Paraguas que ensucia la vida

La historia es infinitamente sencilla e infinitamente triste.

Daniel pasea por el campo en una tarde nublada de finales de septiembre. Ha pasado el resto del día en esa estúpida contienda que libra consigo mismo todos los domingos. Disfraces para despistar la ruina, malabarismos en una cuerda sobre el precipicio que representa la semana que viene.

Paseaba, pues, un tarde de domingo en concreto. Empezó a cruzar una arboleda de esas frágiles, de una textura inaudita, que parecen dibujadas sobre papel secante. Calza una mirada elocuente, de ojos muy abiertos, disfrutando de la presencia de la naturaleza. Se va colmando de las piezas secretas que definen este paisaje y se siente ingrávido y tolerante. Quererse ya no es una hazaña.

Camina a ritmo de pinceles observando sus alrededores. La vegetación se colma en haces repletos y los fragmentos de piedra raídos forman improvisadas pagodas de bichitos y palos. Un terreno inclinado desemboca en un claro de aspecto perezoso donde cualquera parecería importante. O al menos inexistente, que viene a ser lo mismo...

Un estuario.

En un instante impreciso, comienza a llover. No una lluvia torrencial, de buscar refugio y manos de fogata.
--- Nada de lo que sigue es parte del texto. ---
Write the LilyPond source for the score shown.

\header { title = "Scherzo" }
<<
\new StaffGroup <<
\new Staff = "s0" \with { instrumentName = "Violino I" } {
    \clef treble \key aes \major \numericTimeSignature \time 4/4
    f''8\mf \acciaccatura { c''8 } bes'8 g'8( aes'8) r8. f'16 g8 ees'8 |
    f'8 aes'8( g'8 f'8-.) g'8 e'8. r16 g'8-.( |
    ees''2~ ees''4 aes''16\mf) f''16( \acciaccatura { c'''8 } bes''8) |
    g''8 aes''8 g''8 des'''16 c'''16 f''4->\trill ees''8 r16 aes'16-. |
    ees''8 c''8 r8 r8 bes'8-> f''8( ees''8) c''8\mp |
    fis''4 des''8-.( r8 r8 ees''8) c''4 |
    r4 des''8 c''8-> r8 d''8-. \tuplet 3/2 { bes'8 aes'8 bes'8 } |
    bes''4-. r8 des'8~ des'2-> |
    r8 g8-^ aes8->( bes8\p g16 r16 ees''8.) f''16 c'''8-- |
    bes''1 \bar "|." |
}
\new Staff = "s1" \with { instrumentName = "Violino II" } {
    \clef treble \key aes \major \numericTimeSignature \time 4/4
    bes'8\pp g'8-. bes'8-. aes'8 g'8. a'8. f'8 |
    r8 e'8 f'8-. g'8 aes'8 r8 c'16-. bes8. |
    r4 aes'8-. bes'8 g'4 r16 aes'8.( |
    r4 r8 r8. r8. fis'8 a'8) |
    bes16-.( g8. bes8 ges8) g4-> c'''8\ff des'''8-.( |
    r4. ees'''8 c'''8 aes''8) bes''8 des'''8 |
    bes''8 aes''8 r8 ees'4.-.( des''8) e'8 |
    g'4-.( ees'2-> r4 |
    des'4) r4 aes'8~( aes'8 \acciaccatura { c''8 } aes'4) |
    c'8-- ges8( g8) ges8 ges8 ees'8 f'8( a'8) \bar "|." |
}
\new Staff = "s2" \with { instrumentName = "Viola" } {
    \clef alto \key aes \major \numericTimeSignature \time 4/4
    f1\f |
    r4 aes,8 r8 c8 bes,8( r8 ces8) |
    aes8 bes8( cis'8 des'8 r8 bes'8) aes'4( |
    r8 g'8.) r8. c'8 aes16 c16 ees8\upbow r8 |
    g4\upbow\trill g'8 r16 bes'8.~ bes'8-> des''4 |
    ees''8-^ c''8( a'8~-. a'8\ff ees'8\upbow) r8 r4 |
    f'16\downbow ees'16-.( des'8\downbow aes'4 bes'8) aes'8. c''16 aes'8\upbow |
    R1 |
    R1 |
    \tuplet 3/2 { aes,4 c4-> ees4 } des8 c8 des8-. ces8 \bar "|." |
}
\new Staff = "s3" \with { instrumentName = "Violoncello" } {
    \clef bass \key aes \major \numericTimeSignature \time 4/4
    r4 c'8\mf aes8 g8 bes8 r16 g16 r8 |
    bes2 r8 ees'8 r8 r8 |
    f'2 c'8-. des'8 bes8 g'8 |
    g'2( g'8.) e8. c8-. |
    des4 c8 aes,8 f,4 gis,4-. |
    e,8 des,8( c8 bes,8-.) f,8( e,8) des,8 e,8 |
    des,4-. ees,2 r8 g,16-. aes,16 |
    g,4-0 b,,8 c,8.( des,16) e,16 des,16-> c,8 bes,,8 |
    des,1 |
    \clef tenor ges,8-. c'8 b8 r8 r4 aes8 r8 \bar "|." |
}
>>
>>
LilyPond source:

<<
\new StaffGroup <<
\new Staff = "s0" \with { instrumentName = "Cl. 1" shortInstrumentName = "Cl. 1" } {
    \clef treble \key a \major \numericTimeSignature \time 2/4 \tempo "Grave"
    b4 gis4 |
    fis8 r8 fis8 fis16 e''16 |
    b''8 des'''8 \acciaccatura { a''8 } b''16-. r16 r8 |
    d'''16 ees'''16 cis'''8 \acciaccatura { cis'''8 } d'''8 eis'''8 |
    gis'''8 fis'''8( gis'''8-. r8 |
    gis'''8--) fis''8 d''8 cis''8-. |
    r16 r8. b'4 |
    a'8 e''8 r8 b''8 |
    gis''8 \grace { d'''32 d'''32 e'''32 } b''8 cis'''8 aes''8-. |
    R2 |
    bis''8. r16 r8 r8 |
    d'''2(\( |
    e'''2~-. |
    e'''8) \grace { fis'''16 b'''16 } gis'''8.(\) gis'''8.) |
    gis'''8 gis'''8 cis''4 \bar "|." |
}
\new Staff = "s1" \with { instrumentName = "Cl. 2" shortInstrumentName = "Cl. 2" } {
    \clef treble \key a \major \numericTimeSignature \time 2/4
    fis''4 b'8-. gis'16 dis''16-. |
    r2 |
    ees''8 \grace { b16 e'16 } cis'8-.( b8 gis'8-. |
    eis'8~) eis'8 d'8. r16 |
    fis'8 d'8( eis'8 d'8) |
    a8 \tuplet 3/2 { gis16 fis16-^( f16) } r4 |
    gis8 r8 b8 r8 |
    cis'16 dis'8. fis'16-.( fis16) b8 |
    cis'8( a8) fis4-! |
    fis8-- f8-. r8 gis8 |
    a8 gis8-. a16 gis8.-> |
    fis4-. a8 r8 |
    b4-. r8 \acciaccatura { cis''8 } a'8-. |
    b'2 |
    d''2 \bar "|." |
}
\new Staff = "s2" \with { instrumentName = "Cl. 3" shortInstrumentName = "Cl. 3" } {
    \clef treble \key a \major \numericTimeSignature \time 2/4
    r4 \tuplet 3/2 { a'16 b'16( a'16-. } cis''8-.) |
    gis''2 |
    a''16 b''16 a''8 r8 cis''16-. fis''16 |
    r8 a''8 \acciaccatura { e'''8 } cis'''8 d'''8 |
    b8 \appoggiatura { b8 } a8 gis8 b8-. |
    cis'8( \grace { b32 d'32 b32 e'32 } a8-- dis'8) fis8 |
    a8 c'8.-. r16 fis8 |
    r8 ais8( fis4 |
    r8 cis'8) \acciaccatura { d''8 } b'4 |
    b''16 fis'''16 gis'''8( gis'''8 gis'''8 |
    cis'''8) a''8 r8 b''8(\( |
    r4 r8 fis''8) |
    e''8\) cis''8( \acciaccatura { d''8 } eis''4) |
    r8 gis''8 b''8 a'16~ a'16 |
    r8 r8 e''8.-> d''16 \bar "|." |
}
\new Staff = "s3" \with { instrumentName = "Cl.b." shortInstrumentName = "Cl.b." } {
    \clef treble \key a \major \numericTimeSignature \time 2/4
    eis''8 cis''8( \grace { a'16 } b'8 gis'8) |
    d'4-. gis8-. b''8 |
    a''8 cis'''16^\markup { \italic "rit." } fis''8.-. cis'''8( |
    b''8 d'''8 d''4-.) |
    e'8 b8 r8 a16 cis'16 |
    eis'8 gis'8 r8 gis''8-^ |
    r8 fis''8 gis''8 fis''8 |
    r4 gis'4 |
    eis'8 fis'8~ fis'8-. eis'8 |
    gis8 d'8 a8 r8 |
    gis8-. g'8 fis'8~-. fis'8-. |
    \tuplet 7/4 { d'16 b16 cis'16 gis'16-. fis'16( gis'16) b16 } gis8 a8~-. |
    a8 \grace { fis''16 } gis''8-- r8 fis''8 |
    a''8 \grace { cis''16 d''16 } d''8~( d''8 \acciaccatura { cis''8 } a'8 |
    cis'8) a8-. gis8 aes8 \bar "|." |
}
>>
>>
Más bien una llovizna melancólica, de una arquitectura pura, con unas pocas gotas indagando la tierra. El aroma a letargo se difunde ladera abajo con un profundo sabor a labios fronterizos. Huele a melena de mujer sobre almohada. Las ramas más bajas de los árboles se llenan de humedades bellas y sólo se oye el beso inadecuado del agua sobre las rocas.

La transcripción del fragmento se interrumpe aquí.